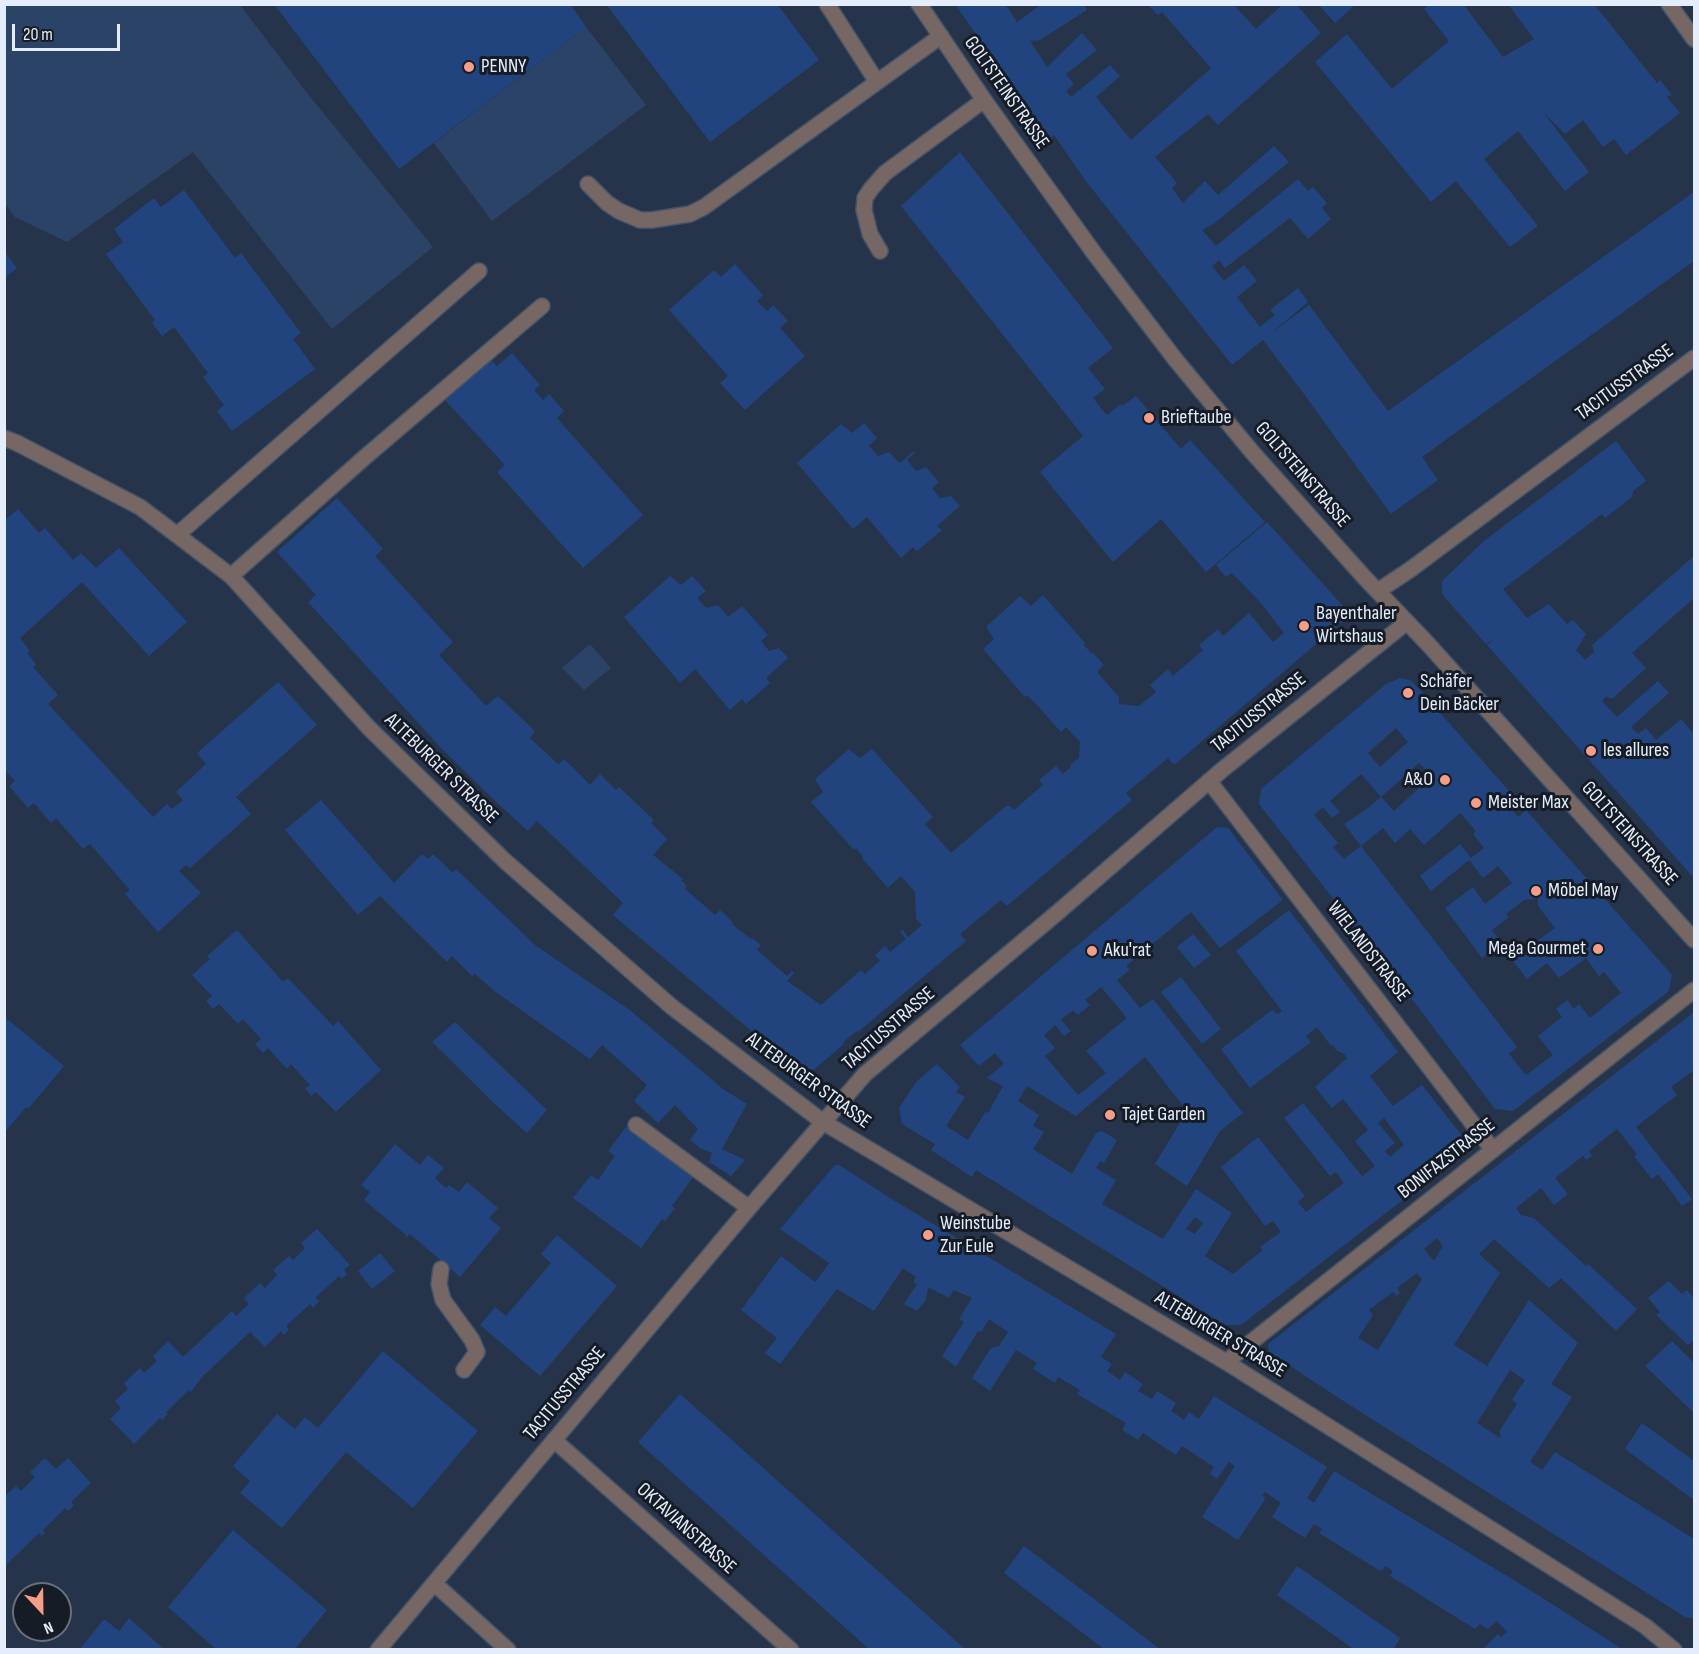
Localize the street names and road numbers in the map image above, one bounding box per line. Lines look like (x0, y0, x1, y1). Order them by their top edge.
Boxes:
※
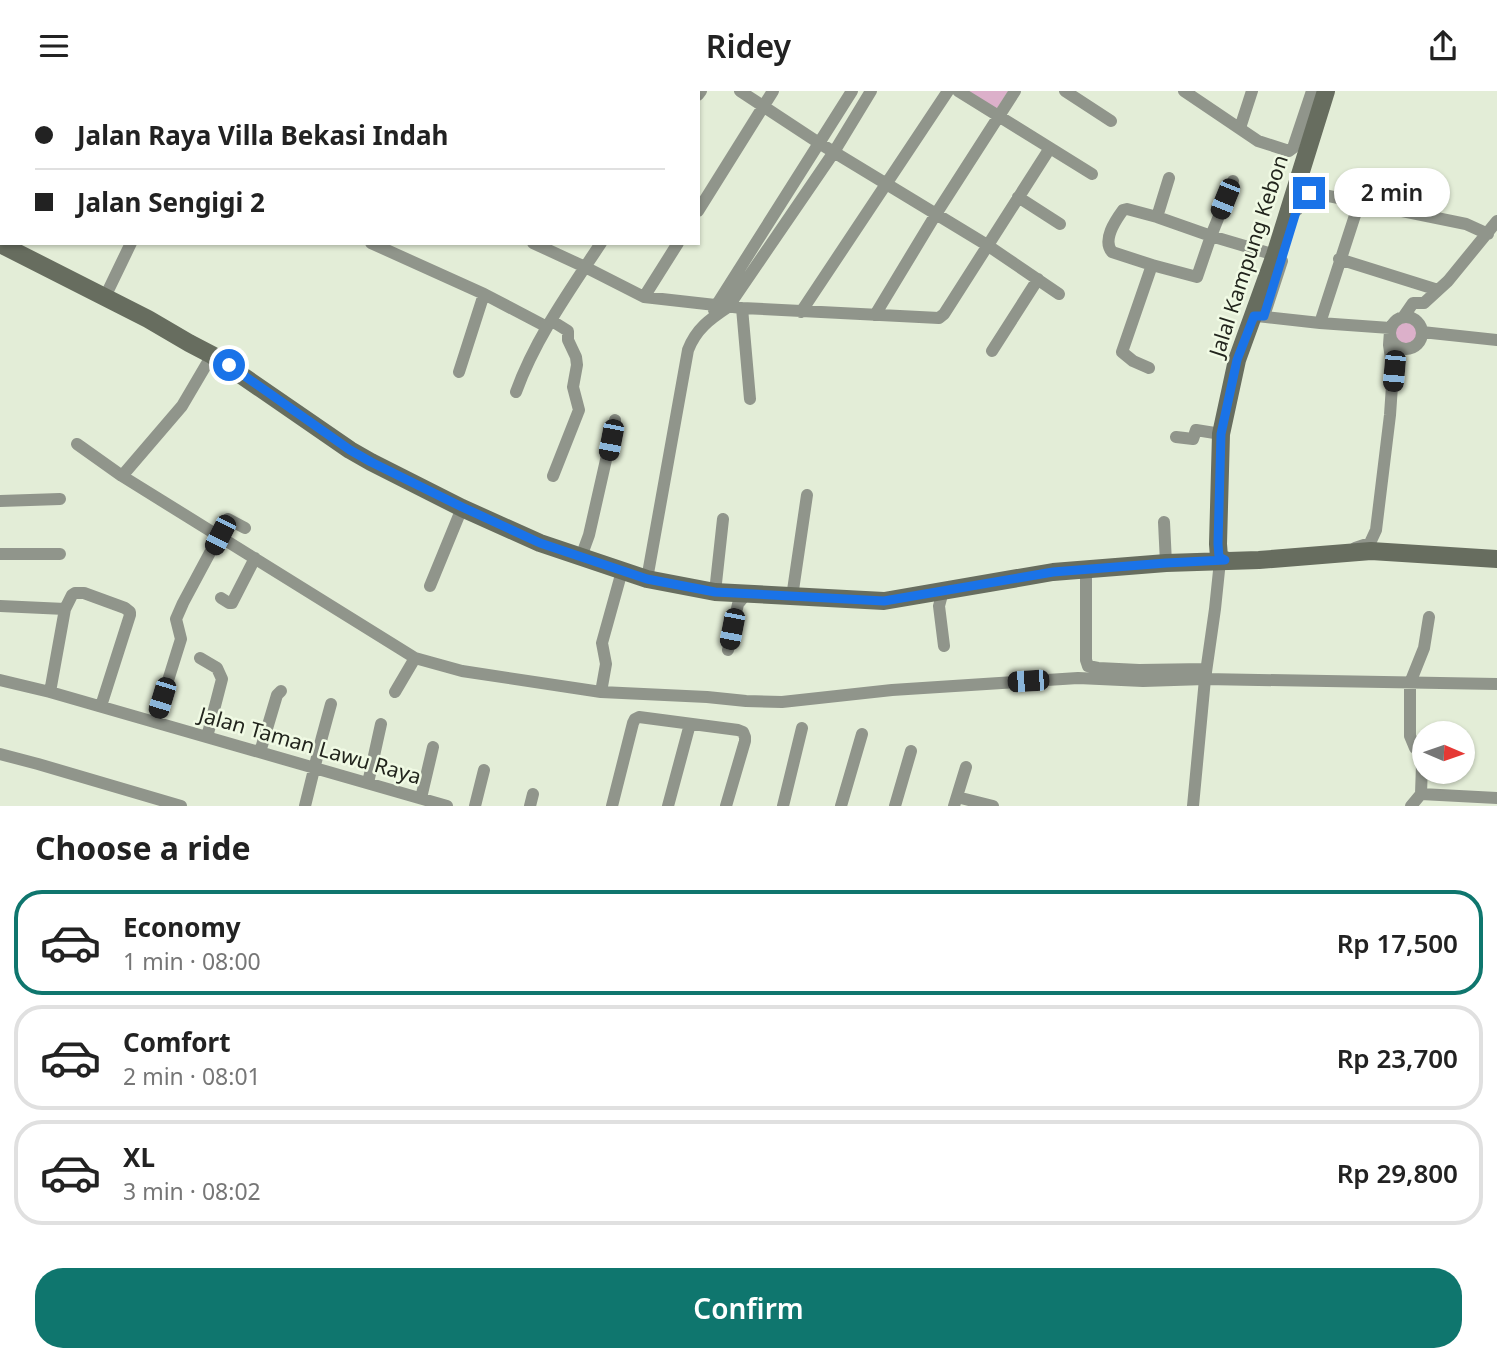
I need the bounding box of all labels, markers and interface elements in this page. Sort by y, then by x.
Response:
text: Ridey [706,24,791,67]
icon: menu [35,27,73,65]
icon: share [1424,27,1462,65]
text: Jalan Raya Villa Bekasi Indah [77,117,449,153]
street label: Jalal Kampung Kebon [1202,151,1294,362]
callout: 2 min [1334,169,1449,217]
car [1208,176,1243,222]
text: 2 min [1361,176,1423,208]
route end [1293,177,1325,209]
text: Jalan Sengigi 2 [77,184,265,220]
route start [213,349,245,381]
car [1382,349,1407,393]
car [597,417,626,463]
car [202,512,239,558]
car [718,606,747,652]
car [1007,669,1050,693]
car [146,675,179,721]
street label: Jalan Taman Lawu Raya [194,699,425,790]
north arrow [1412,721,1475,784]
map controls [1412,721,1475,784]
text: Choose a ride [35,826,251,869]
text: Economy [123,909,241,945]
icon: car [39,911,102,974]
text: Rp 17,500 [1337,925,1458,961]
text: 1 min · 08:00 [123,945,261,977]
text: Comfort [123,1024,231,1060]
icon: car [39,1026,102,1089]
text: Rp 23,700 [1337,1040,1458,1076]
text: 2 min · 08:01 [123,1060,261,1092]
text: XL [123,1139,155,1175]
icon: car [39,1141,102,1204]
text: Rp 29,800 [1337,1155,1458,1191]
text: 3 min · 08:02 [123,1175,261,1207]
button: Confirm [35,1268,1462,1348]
※
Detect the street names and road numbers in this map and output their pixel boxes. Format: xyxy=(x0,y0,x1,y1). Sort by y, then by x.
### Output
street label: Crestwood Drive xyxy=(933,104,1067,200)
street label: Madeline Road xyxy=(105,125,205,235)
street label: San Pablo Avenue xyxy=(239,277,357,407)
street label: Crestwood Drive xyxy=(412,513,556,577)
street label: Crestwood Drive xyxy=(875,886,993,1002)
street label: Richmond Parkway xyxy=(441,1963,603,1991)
※
#### YOUR INSTRUCTIONS
The sole thing to report is how many lines in the data hold the string "bounding".

#### REPLY
2